# Task prompt:
Check each line of the material below for "degrees", then copy the ones that contain it.

+ + + +

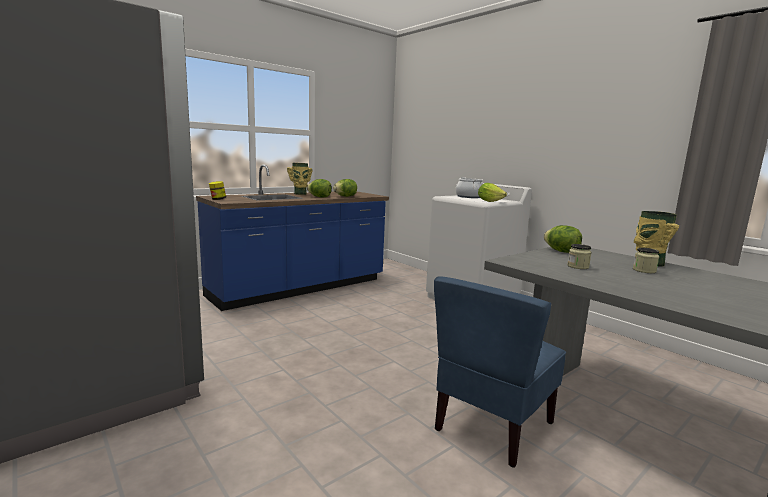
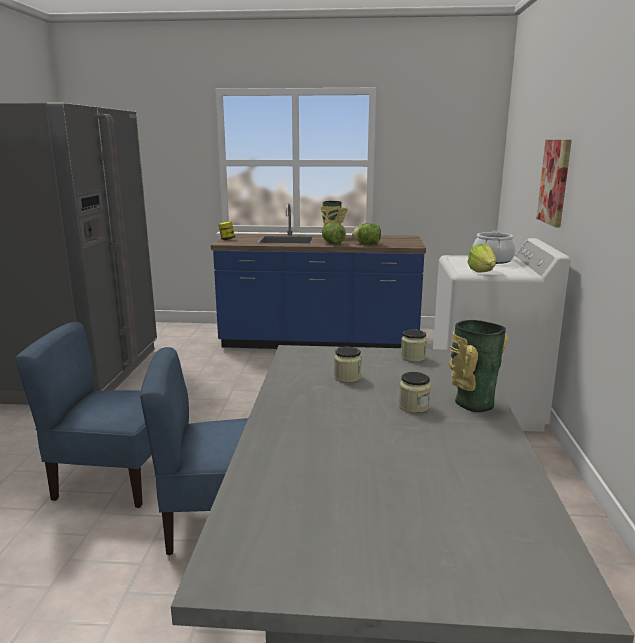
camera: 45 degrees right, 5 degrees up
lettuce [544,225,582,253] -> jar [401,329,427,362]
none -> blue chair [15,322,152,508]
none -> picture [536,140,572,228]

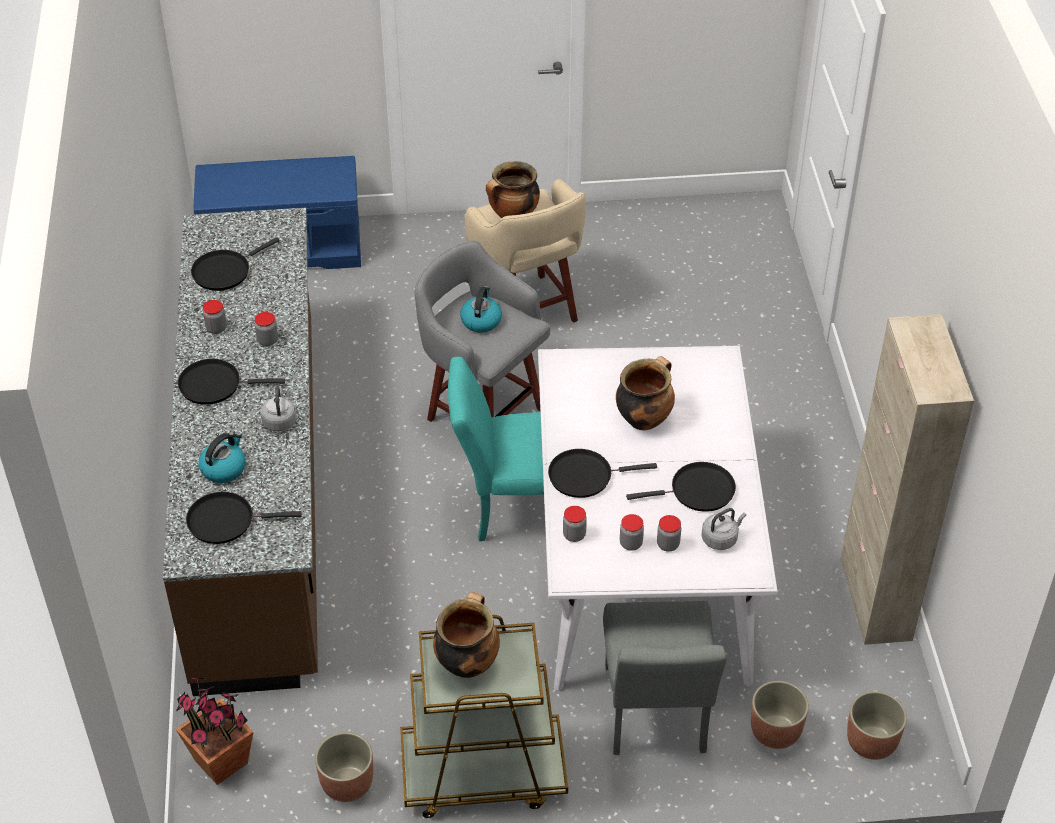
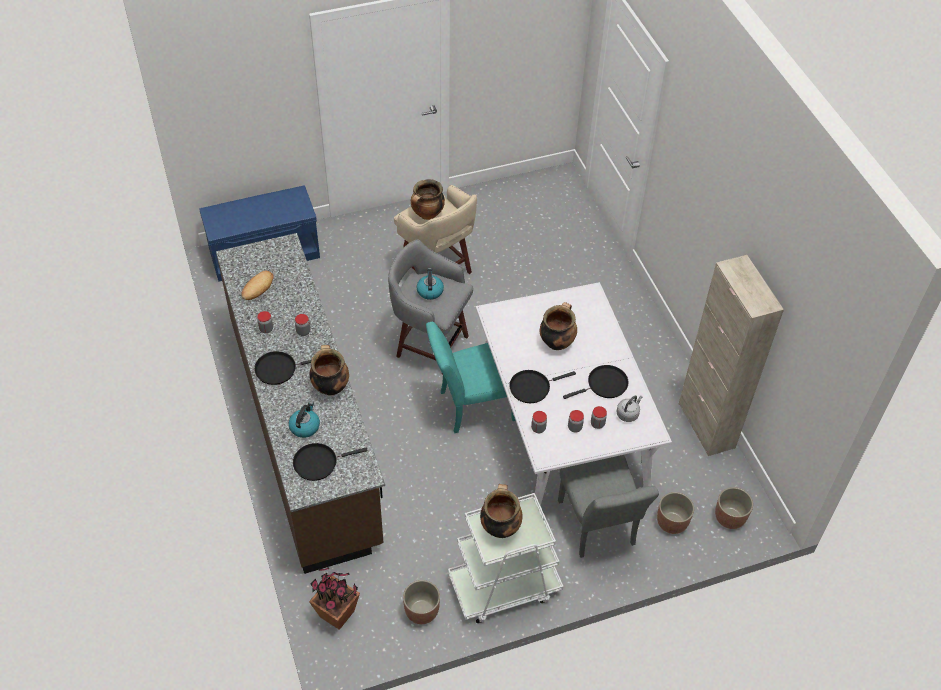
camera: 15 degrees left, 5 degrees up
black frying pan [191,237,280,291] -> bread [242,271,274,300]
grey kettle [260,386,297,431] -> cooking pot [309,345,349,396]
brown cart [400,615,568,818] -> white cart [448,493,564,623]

+ + + +

# Result below:
camera: 45 degrees right, 5 degrees up
camera: 15 degrees left, 5 degrees up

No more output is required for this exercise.